Matter and anti-matter are always thought of as opposites. If they interact, they turn into pure energy. But there are cases, thanks to the peculiar laws of quantum mechanics, where particles and antiparticles are somewhat coexisting. Now, a new particle can be added to those cases.
Physicists report that the charm meson (a subatomic
particle that contains a quark and an antiquark, with one of them being of the
charm type) D0 can be found in a superposition state of its particle – made of
one charm quark and an up antiquark – and its antiparticle, which is made of
one charm antiquark and an up quark. This is the fourth particle known to be
able to do that after the strange-beauty mesons oscillations discovered decades
ago. The findings, submitted for publication in Physical Review Letters and
available as a preprint at arXiv, are yet to be peer-reviewed.
“Charm meson particles are produced in proton-proton collisions and they travel on average only a few millimeters before transforming, or decaying, into other particles,” Professor Tim Gershon at the University of Warwick, developer of the analytical technique used to make the measurement, said in a statement.
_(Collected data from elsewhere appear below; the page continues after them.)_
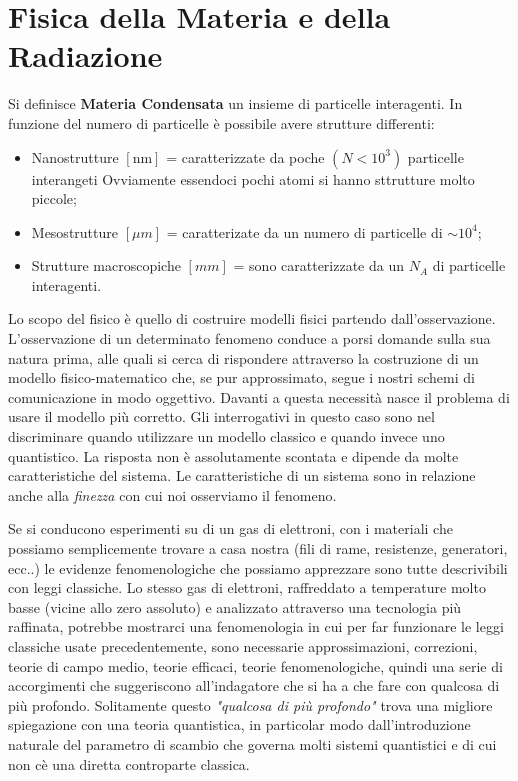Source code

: \section{Fisica della Materia e della Radiazione}
Si definisce \textbf{Materia Condensata} un insieme di particelle interagenti. In funzione del numero di particelle è possibile avere strutture differenti:
\begin{itemize}
	\item Nanostrutture $[\text{nm}]$ = caratterizzate da poche $(N<10^3)$ particelle interangeti Ovviamente essendoci pochi atomi si hanno sttrutture molto piccole;
	\item Mesostrutture $[\mu m]$ = caratterizate da un numero di particelle di $\sim  10^4$;
	\item Strutture macroscopiche $[mm]$ = sono caratterizzate da un $N_A$ di particelle interagenti.
\end{itemize}
Lo scopo del fisico è quello di costruire modelli fisici partendo dall'osservazione. L'osservazione di un determinato fenomeno conduce a porsi domande sulla sua natura prima, alle quali si cerca di rispondere attraverso la costruzione di un modello fisico-matematico che, se pur approssimato, segue i nostri schemi di comunicazione in modo oggettivo. Davanti a questa necessità nasce il problema di usare il modello pi\`u corretto. Gli interrogativi in questo caso sono nel discriminare quando utilizzare un modello classico e quando invece uno quantistico. La risposta non \`e assolutamente scontata e dipende da molte caratteristiche del sistema.
Le caratteristiche di un sistema sono in relazione anche alla \textit{finezza} con cui noi osserviamo il fenomeno. 

Se si conducono esperimenti su di un gas di elettroni, con i materiali che possiamo semplicemente trovare a casa nostra (fili di rame, resistenze, generatori, ecc..) le evidenze fenomenologiche che possiamo apprezzare sono tutte descrivibili con leggi classiche. Lo stesso gas di elettroni, raffreddato a temperature molto basse (vicine allo zero assoluto) e analizzato attraverso una tecnologia pi\`u raffinata, potrebbe mostrarci una fenomenologia in cui per far funzionare le leggi classiche usate precedentemente, sono necessarie approssimazioni, correzioni, teorie di campo medio, teorie efficaci, teorie fenomenologiche, quindi una serie di accorgimenti che suggeriscono all'indagatore che si ha a che fare con qualcosa di pi\`u profondo. Solitamente questo \textit{"qualcosa di pi\`u profondo"} trova una migliore spiegazione con una teoria quantistica, in particolar modo dall'introduzione naturale del parametro di scambio che governa molti sistemi quantistici e di cui non c\`e una diretta controparte classica.

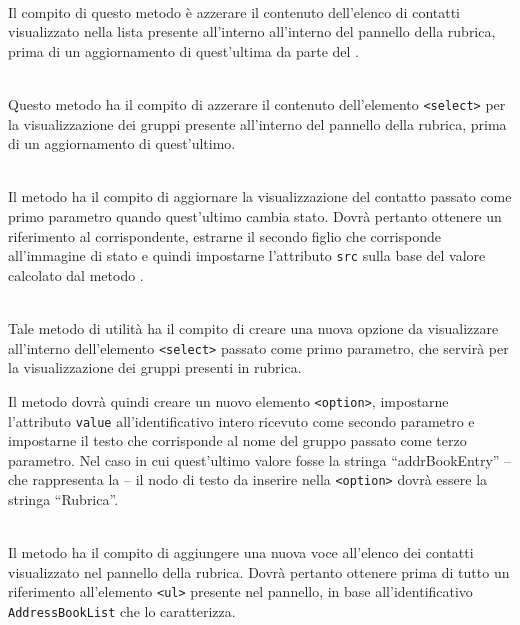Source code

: \begin{description}
\item{}\\
Il compito di questo metodo è azzerare il contenuto dell'elenco di contatti visualizzato nella lista presente all'interno all'interno del pannello della rubrica, prima di un aggiornamento di quest'ultima da parte del .

\item{}\\
Questo metodo ha il compito di azzerare il contenuto dell'elemento \verb'<select>' per la visualizzazione dei gruppi presente all'interno del pannello della rubrica, prima di un aggiornamento di quest'ultimo.

\item{}\\
Il metodo ha il compito di aggiornare la visualizzazione del contatto passato come primo parametro quando quest'ultimo cambia stato. Dovrà pertanto ottenere un riferimento al  corrispondente, estrarne il secondo figlio che corrisponde all'immagine di stato e quindi impostarne l'attributo \verb'src' sulla base del valore calcolato dal metodo .

\item{}\\
Tale metodo di utilità ha il compito di creare una nuova opzione da visualizzare all'interno dell'elemento \verb'<select>' passato come primo parametro, che servirà per la visualizzazione dei gruppi presenti in rubrica.

Il metodo dovrà quindi creare un nuovo elemento \verb'<option>', impostarne l'attributo \verb'value' all'identificativo intero ricevuto come secondo parametro e impostarne il testo che corrisponde al nome del gruppo passato come terzo parametro. Nel caso in cui quest'ultimo valore fosse la stringa ``addrBookEntry'' -- che rappresenta la  -- il nodo di testo da inserire nella \verb'<option>' dovrà essere la stringa ``Rubrica''.

\item{}\\
Il metodo ha il compito di aggiungere una nuova voce all'elenco dei contatti visualizzato nel pannello della rubrica. Dovrà pertanto ottenere prima di tutto un riferimento all'elemento \verb'<ul>' presente nel pannello, in base all'identificativo \verb'AddressBookList' che lo caratterizza.


\end{description}
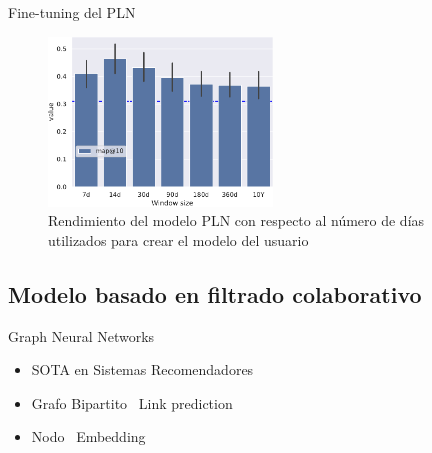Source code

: \begin{frame}{Fine-tuning del PLN}
    \begin{figure}
        \centering
        \includegraphics[height=45mm]{./images/graphs/11_cosine_results_window-size_W-THU_normalize=True_beamer.pdf}
        \caption{Rendimiento del modelo PLN con respecto al número de días utilizados para crear el modelo del usuario}
    \end{figure}
\end{frame}

\subsection{Modelo basado en filtrado colaborativo}

\begin{frame}{Graph Neural Networks}
    \begin{itemize}[<+->]
        \item SOTA en Sistemas Recomendadores
        \item Grafo Bipartito \textrightarrow\ Link prediction
        \item Nodo \textrightarrow\ Embedding
    \end{itemize}
\end{frame}

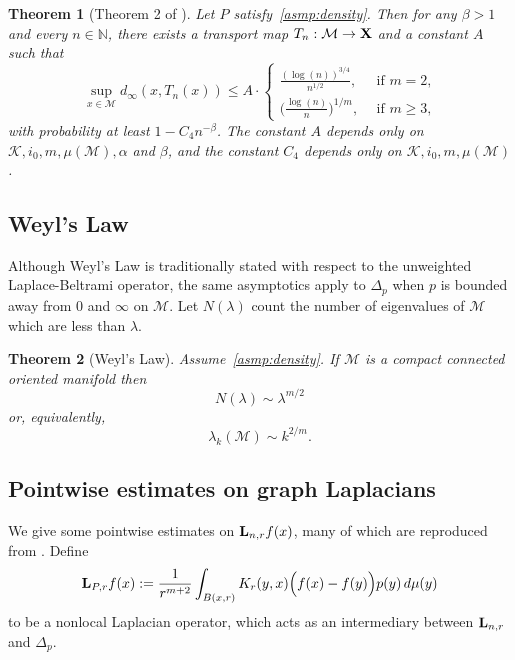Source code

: \documentclass{article}
\newcommand{\1}{\mathbf{1}}
\newcommand{\Lap}{{\bf L}}
\newcommand{\mc}[1]{\mathcal{#1}}
\theoremstyle{alden}
\theoremstyle{aldenthm}
\newtheorem{theorem}{Theorem}
\theoremstyle{definition}
\theoremstyle{remark}
\begin{document}
\begin{theorem}[Theorem 2 of \citep{trillos2019}]
	\label{thm:trillos19_2}
	Let $P$ satisfy~\ref{asmp:density}. Then for any $\beta > 1$ and every $n \in \mathbb{N}$, there exists a transport map $T_n: \mc{M} \to {\bf X}$ and a constant $A$ such that
	\begin{equation*}
	\sup_{x \in \mc{M}} d_{\infty}(x,T_n(x)) \leq A \cdot 
	\begin{cases*}
	\frac{(\log(n))^{3/4}}{n^{1/2}},& ~~\textrm{if $m = 2$,} \\
	\biggl(\frac{\log(n)}{n}\biggr)^{1/m},& ~~\textrm{if $m \geq 3$,}
	\end{cases*}
	\end{equation*}
	with probability at least $1 - C_4 n^{-\beta}$. The constant $A$ depends only on $\mc{K},i_0,m,\mu(\mc{M}), \alpha$ and $\beta$, and the constant $C_4$ depends only on $\mc{K},i_0,m,\mu(\mc{M})$.
\end{theorem}

\subsection{Weyl's Law}

Although Weyl's Law is traditionally stated with respect to the unweighted Laplace-Beltrami operator, the same asymptotics apply to $\Delta_{p}$ when $p$ is bounded away from $0$ and $\infty$ on $\mc{M}$. Let $N(\lambda)$ count the number of eigenvalues of $\mc{M}$ which are less than $\lambda$.
\begin{theorem}[Weyl's Law]
	\label{thm:weyl}
	Assume~\ref{asmp:density}. If $\mc{M}$ is a compact connected oriented manifold then
	\begin{equation*}
	N(\lambda) \sim \lambda^{m/2}
	\end{equation*}
	or, equivalently,
	\begin{equation*}
	\lambda_k(\mc{M}) \sim k^{2/m}.
	\end{equation*}
\end{theorem}

\subsection{Pointwise estimates on graph Laplacians}

We give some pointwise estimates on $\Lap_{n,r}f(x)$, many of which are reproduced from \citep{calder2019}. Define
\begin{equation*}
\Lap_{P,r}f(x) := \frac{1}{r^{m + 2}} \int_{B(x,r)} K_r(y,x) \Bigl( f(x) - f(y) \Bigr) p(y) \,d\mu(y)
\end{equation*}
to be a nonlocal Laplacian operator, which acts as an intermediary between $\Lap_{n,r}$ and $\Delta_p$.
\end{document}
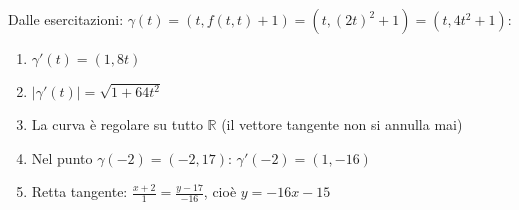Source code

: \begin{esempio}
Dalle esercitazioni: $\gamma(t) = (t, f(t,t) + 1) = (t, (2t)^2 + 1) = (t, 4t^2 + 1)$:

\begin{enumerate}
    \item $\gamma'(t) = (1, 8t)$
    \item $|\gamma'(t)| = \sqrt{1 + 64t^2}$
    \item La curva è regolare su tutto $\mathbb{R}$ (il vettore tangente non si annulla mai)
    \item Nel punto $\gamma(-2) = (-2, 17)$: $\gamma'(-2) = (1, -16)$
    \item Retta tangente: $\frac{x+2}{1} = \frac{y-17}{-16}$, cioè $y = -16x - 15$
\end{enumerate}
\end{esempio}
“By comparing the charm meson particles that decay after traveling a short distance with those that travel a little further, we have been able to measure the key quantity that controls the speed of the charm meson oscillation into anti-charm meson – the difference in mass between the heavier and lighter versions of charm meson.”
And this difference in mass between the matter and antimatter version of the charm meson is tiny. Putting it into a familiar unit of mass, we have a difference of 0.00000000000000000000000000000000000001 grams – or in scientific notation 1x10-38 grams (3.5x10-40 ounces). That’s like spotting a difference of ten grams between two supermassive black holes, like Sagittarius A*.
Achieving this precise measurement is possible by
looking at a huge amount of particle decays. A total of 30.6 million decays of
the charm meson were studied in the LHCb experiment, part of the Large Hadron
Collider.
“What makes this discovery of oscillation in the charm meson particle so impressive is that, unlike the beauty mesons, the oscillation is very slow and therefore extremely difficult to measure within the time that it takes the meson to decay,” Professor Guy Wilkinson at University of Oxford, whose group contributed to the analysis, said:
“This result shows the oscillations are so slow that the vast majority of particles will decay before they have a chance to oscillate. However, we are able to confirm this as a discovery because LHCb has collected so much data.”
The observations provide more insights into a major debate in physics: the matter-antimatter asymmetry. According to the Standard Model of Particle Physics, matter and antimatter should have formed in equal numbers in the Big Bang and then eventually decayed together, leaving an empty universe.
Clearly, there was a little extra matter but it’s not exactly clear why. If the rate of oscillation from particle to antiparticle is different from the opposite direction, it could give us some clues. It could also be due to something beyond the standard model that might have caused this difference, and studying this particle further might tell us what.